* Texte

Drapeau noir sur les marmites
Chez d’aucuns, le peuple a sanctionné la posture d’impénitence des Kabilistes ; chez d’autres (ou les mêmes), leur politique d’enrichissement personnel sans cause. En vérité, le vote du 30 décembre a été l’expression du mécontentement social qui accuse surtout l’état de la Nation. Il est saumâtre. Ce mécontentement accuse aussi les nappes de pauvreté qui envahissent la Nation. Les scènes de campagne électorale en disent long.
Derrière le drapeau noir qui flotte sur les marmites, derrière un pouvoir d’achat élimé, ce que la RDC aperçoit dans le miroir électoral, c’est un pays déclinant où les classes moyennes s’essoufflent, où le travailleur pauvre et le chômeur désespèrent. C’est pourquoi la réjouissance des Congolais a été si légitime, le 10 janvier, à travers le pays. Le sentiment du déclin a glissé jusqu’au panier de la ménagère. Il gémit dans les porte-monnaie et a gémi dans les urnes. Désindustrialisation, chômage encore accablant, paupérisation de l’État, incurie, détresses partout répandues, diables qu’on tire par la queue, clochardisation de la rue ! Sans compter la pavane des nouveaux-riches qui plastronnent, le gousset bien garni, et trouvent mauvais qu’on déclame avec les pauvres.
À « Business et Finances », un analyste iconoclaste qui ne met pas son drapeau dans la poche quand il s’agit de la classe politique congolaise, confie : « C’est bien la victoire du peuple et non pas celle des politiciens. Il faudra recadrer les choses comme Patrice Emery Lumumba avait recadré Joseph Kasa-Vubu devant le roi des Belges, Baudouin, en juin1960, c’est-à-dire l’indépendance du Congo n’était pas un cadeau de la Belgique mais le prix de la lutte du peuple congolais. C’est dire que l’alternance n’est pas un cadeau du prince mais elle est la victoire du combat du peuple ». Et il donne toutes les bonnes raisons de croire à ça. De la dépression congolaise, il dit que Joseph Kabila n’est pas le seul responsable. Ses causes – depuis un demi-siècle, on nous les ressassent -, ce sont l’avilissement de l’État-providence, les excès du maternage. Et ce refus des réformes.
Mauvais esprit, pour certains, cet analyste dynamite toutes les « bêteries » que tant de politiciens de tous bords – sans parler des médias – débitent, à longueur d’ondes et de colonnes à propos de l’avenir du pays. Pour aggraver son propos, il dénonce l’arrogance des politiciens ou le fantasme des ultras de tous bords.
Avec l’efficacité d’un rouleau compresseur, il démontre que les mouvements citoyens ont largement contribué au triomphe de l’alternance démocratique (?). De quoi atténuer le triomphalisme niais de ceux qui s’apprêtent à monter au pouvoir. Selon cet aviseur sur la vie politique de la RDC, il faut décidément être bien ignorant pour ne pas appréhender la complexité de la politique en RDC.
Cohabitation d’un nouveau genre
Pour quitter ces sables mouvants, estime-t-il, le nouveau président doit choisir de réformer, en douceur ou en trombe mais de fond en comble, porté par les zéphirs de la croissance. Hélas, en fait de zéphirs, il souffle un fort vent politique contraire. La majorité parlementaire n’a pas changé de camp. Le FCC battu à la présidentielle est majoritaire aux législatives nationales et provinciales. C’est clair, nous allons vers une cohabitation d’un nouveau genre après celle de Mobutu et Tshisekedi (le père) dans les années 1990.

Coordonnées des points clés:
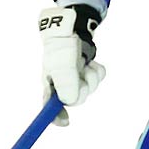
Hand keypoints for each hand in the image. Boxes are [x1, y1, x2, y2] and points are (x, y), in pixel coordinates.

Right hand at [38, 4, 104, 124]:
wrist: (73, 26)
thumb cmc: (62, 47)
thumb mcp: (62, 66)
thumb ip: (66, 83)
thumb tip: (69, 102)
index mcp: (50, 83)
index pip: (50, 106)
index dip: (56, 117)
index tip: (65, 123)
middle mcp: (62, 82)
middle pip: (76, 99)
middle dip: (83, 89)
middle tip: (83, 78)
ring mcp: (75, 75)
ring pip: (89, 88)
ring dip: (91, 78)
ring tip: (86, 65)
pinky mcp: (87, 68)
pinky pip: (98, 78)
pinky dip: (97, 70)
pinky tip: (92, 62)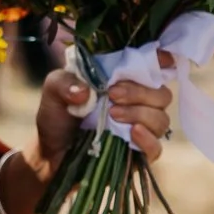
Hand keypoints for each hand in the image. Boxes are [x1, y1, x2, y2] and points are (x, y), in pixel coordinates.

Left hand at [36, 59, 173, 166]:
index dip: (162, 61)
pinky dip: (147, 139)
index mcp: (125, 81)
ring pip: (161, 119)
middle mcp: (139, 103)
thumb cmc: (58, 116)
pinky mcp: (138, 154)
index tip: (161, 59)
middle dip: (140, 92)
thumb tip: (84, 92)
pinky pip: (157, 148)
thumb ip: (64, 83)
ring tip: (113, 115)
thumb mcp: (53, 91)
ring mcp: (142, 130)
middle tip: (113, 95)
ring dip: (139, 113)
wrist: (51, 153)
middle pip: (162, 94)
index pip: (154, 67)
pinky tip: (132, 133)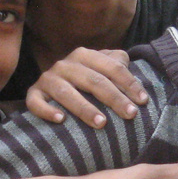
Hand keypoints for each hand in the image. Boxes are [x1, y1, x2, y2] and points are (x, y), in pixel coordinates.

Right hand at [25, 48, 146, 128]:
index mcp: (84, 55)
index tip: (143, 101)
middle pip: (93, 81)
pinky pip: (36, 102)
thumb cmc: (84, 80)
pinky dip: (47, 111)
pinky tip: (61, 120)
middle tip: (130, 115)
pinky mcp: (33, 93)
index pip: (112, 68)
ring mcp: (48, 79)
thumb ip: (116, 64)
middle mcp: (65, 64)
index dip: (129, 84)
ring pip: (66, 93)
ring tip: (101, 123)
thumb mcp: (101, 68)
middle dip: (114, 98)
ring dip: (84, 108)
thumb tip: (128, 63)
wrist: (50, 86)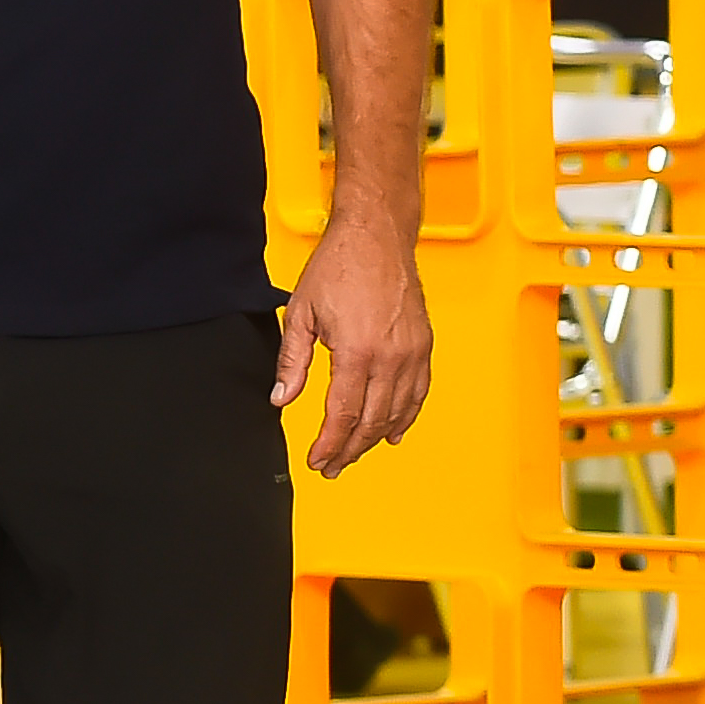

* Consignes
a) Pour chacune de ces affirmations, dites si elle va dans le sens de l'article sur le vote en RDC. Répondez par oui ou non et citez les mots de l'article qui tranchent. (i) La majorité parlementaire a changé de camp. (ii) L'analyste pense que Joseph Kabila n'est pas le seul responsable de la dépression congolaise. (iii) Les Congolais se sont réjouis le 10 janvier.
b) Recopiez le passage de l'article sur le vote en RDC situé entre « Derrière le drapeau » et « avec les pauvres. », ces mots compris, en changeant « marmites » en « casseroles ».
c) Écrivez la suite de l'article sur le vote en RDC à partir de l'endroit où il s'arrête.
Vous n'avez pas besoin des entrées pour faire ce travail.

* Réponses
a)
(i) Non : « La majorité parlementaire n’a pas changé de camp. »
(ii) Oui : « De la dépression congolaise, il dit que Joseph Kabila n’est pas le seul responsable. »
(iii) Oui : « C’est pourquoi la réjouissance des Congolais a été si légitime, le 10 janvier, à travers le pays. »

b)
Derrière le drapeau noir qui flotte sur les casseroles, derrière un pouvoir d’achat élimé, ce que la RDC aperçoit dans le miroir électoral, c’est un pays déclinant où les classes moyennes s’essoufflent, où le travailleur pauvre et le chômeur désespèrent. C’est pourquoi la réjouissance des Congolais a été si légitime, le 10 janvier, à travers le pays. Le sentiment du déclin a glissé jusqu’au panier de la ménagère. Il gémit dans les porte-monnaie et a gémi dans les urnes. Désindustrialisation, chômage encore accablant, paupérisation de l’État, incurie, détresses partout répandues, diables qu’on tire par la queue, clochardisation de la rue ! Sans compter la pavane des nouveaux-riches qui plastronnent, le gousset bien garni, et trouvent mauvais qu’on déclame avec les pauvres.

c)
Les soutiens du FCC (Kabilistes) ont tiré le gros lot aux provinciales et aux nationales. Cela veut dire qu’ils gardent les rênes du pouvoir (le gouvernement, l’Assemblée nationale, le Sénat, les provinces). Les observateurs ne se laissent pas tromper par Barnabé Kikaya Bin Karubi, le désormais porte-parole du FCC, qui a balayé du revers de la main toute velléité de cohabitation en déclarant que les négociations sont en cours pour une coalition gouvernementale entre le FCC et le CAP. Pour eux, cela signifie que l’UDPS et l’UNC ont basculé dans le giron des Kabilistes (FCC).
« En politique ou en démocratie, coalition veut dire que des forces (partis) politiques s’unissent contre un adversaire commun. Dans le cas d’espèce, qui est l’adversaire commun de la coalition FCC-UDPS-UNC ? », s’interrogent ces experts.
En clair, arguent-ils, on est en face d’« une coopération entre des partis politiques opposés pour assurer le gouvernement ». C’est bien cela la cohabitation en politique. Nous allons donc assister à une cohabitation d’un nouveau type : un président (pouvoir entrant) qui règne et une majorité qui gouverne (pouvoir sortant).
Première remarque : « Le pouvoir sortant va administrer et gérer le Congo utile. Il faut donc abandonner l’idée d’une hyperprésidence pour le nouveau président. En réalité, elle sera beaucoup moins puissante que ne furent ses devancières (Mobutu et Kabila). Le pouvoir local est devenu une réalité forte (cas de Moïse Katumbi Chapwe au Katanga), dont l’existence a limité d’autant le champ d’exercice du pouvoir national. »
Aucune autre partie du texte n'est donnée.